+++ Trecho da fonte

Aurora: A arte circense e o Palhaço Fuxico

Por José CíceroAinda hoje, vez por outra se ouve falar com um imenso sentimento de saudade toda a beleza que era os circos mambembes do nosso interior. Dos seus espetáculos noturnos e das matinês de domingo. Dos títulos chamativos, alguns inusitados estampados nas suas fachadas de flandres, madeira e de zinco. Das suas tragédias e dos seus verdadeiros dramas humanos.
Histórias e estórias muitas delas protagonizadas e vividas arduamente com sangue, suor e lágrimas dos seus artistas e coadjuvantes. Heróis antigos que agora estão a encenar no seu colorido mais lúgubre e forte a chamada memória do esquecimento. Romances fabulosos, amores fantásticos e(até) crimes horrendos. Grandes fantasias que ainda hoje nos enches recordações, deslumbres imaginativos e outros sentimentos mais sublimes.
Há quem lembre dos circos ainda agora com lágrimas no rosto. Como inclusive, há quem nos fale destes acontecimentos com o mesmo encantamento e sensação de uma vida inteira passada em seus picadeiros.

++++++

Instrução a -
Transcreva todos os registros de formas deslocadas e giradas, sem alterar as linhas e deixando de fora as imagens.
Os registros não têm relação alguma com o trecho sobre os circos.

+++ Registros de entrada

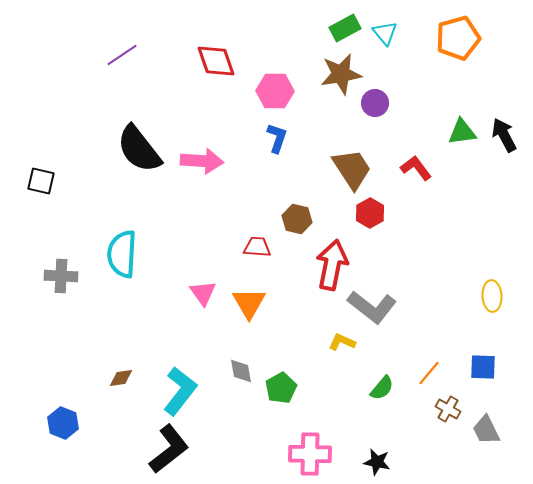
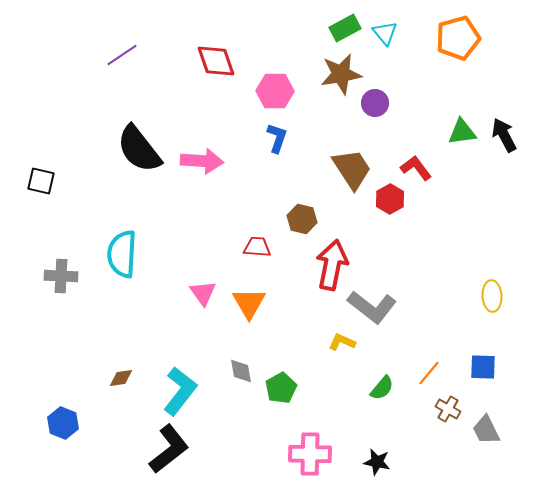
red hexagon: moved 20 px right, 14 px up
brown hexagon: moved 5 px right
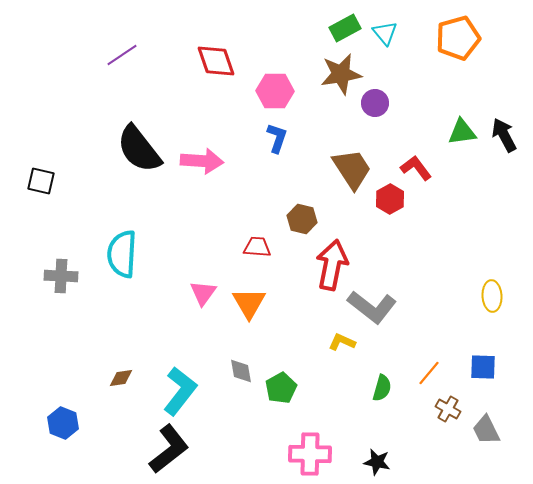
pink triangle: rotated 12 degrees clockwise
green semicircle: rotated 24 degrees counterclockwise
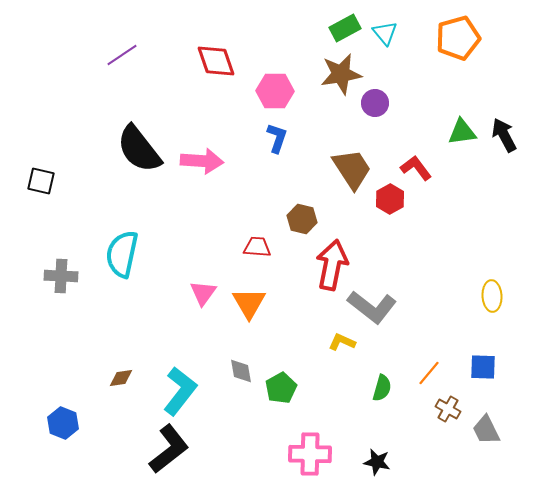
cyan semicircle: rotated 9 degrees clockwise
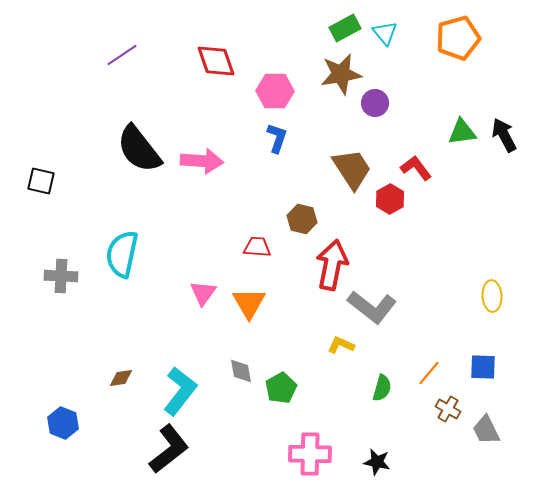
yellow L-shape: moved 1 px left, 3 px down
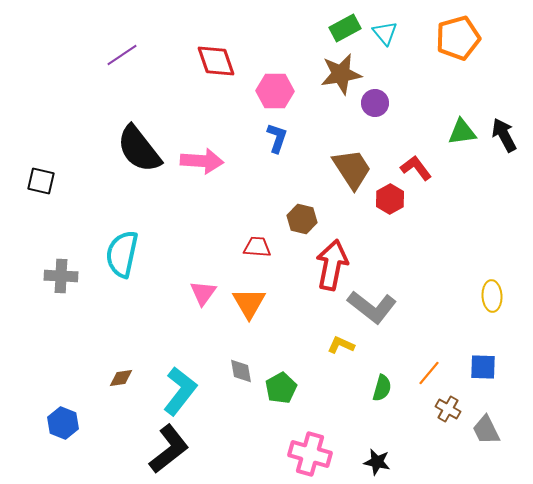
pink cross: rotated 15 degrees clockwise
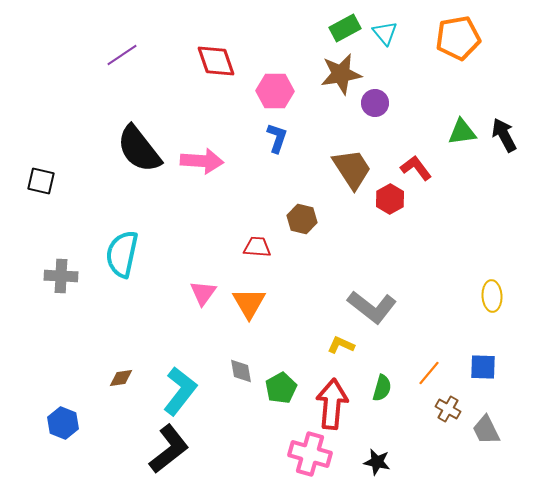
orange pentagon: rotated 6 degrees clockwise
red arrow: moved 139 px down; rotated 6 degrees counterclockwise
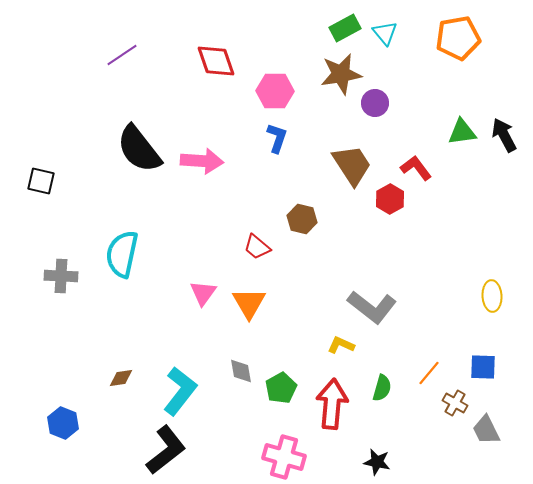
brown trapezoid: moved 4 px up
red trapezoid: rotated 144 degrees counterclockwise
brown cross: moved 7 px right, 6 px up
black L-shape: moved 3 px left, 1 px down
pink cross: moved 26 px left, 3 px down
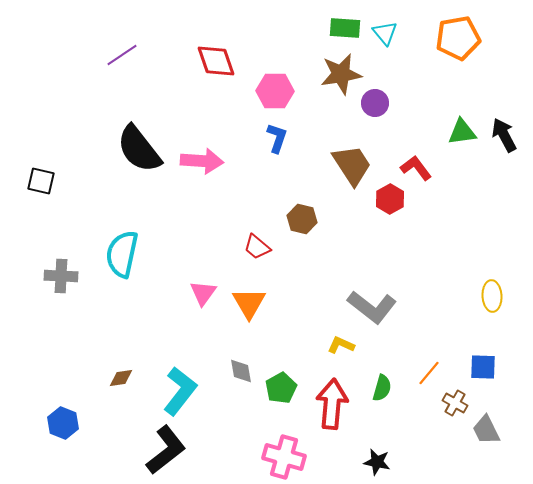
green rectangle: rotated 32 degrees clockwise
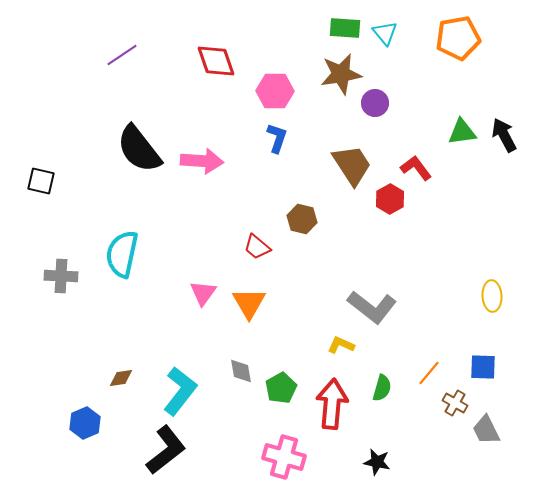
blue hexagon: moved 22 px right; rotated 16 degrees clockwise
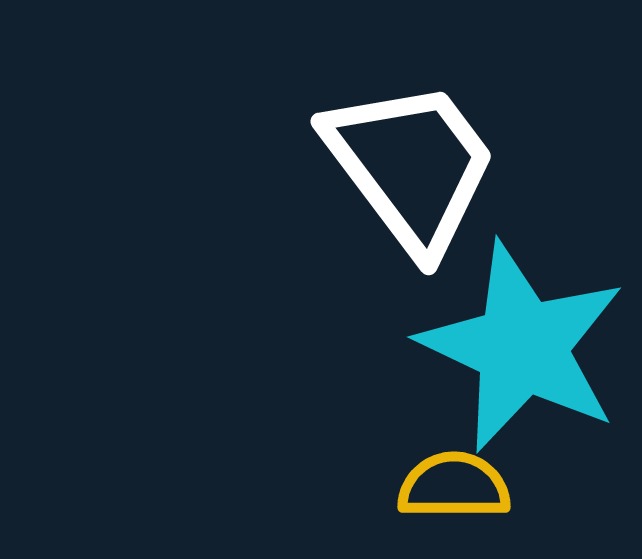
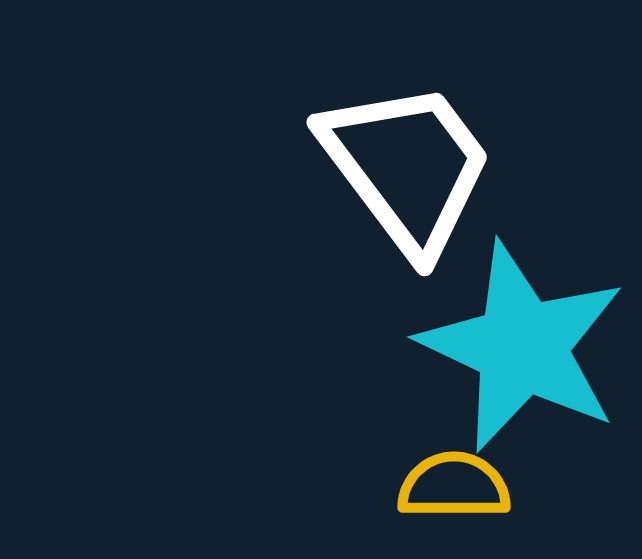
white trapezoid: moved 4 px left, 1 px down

++++++

Instrução b -
Diga se cada afirmação está de acordo com o trecho sobre os circos, respondendo sim ou não e citando as palavras do trecho que decidem: (i) as fachadas dos circos eram feitas de flandres, madeira e zinco; (ii) o trecho menciona apenas espetáculos noturnos; (iii) há pessoas que se lembram dos circos chorando.

Resposta completa a -
red hexagon: moved 20 px right, 14 px up
brown hexagon: moved 5 px right
pink triangle: rotated 12 degrees clockwise
green semicircle: rotated 24 degrees counterclockwise
cyan semicircle: rotated 9 degrees clockwise
yellow L-shape: moved 1 px left, 3 px down
pink cross: rotated 15 degrees clockwise
orange pentagon: rotated 6 degrees clockwise
red arrow: moved 139 px down; rotated 6 degrees counterclockwise
brown trapezoid: moved 4 px up
red trapezoid: rotated 144 degrees counterclockwise
brown cross: moved 7 px right, 6 px up
black L-shape: moved 3 px left, 1 px down
pink cross: moved 26 px left, 3 px down
green rectangle: rotated 32 degrees clockwise
blue hexagon: moved 22 px right; rotated 16 degrees clockwise
white trapezoid: moved 4 px left, 1 px down

Resposta completa b -
(i) Sim: "suas fachadas de flandres, madeira e de zinco".
(ii) Não: "Dos seus espetáculos noturnos e das matinês de domingo".
(iii) Sim: "Há quem lembre dos circos ainda agora com lágrimas no rosto".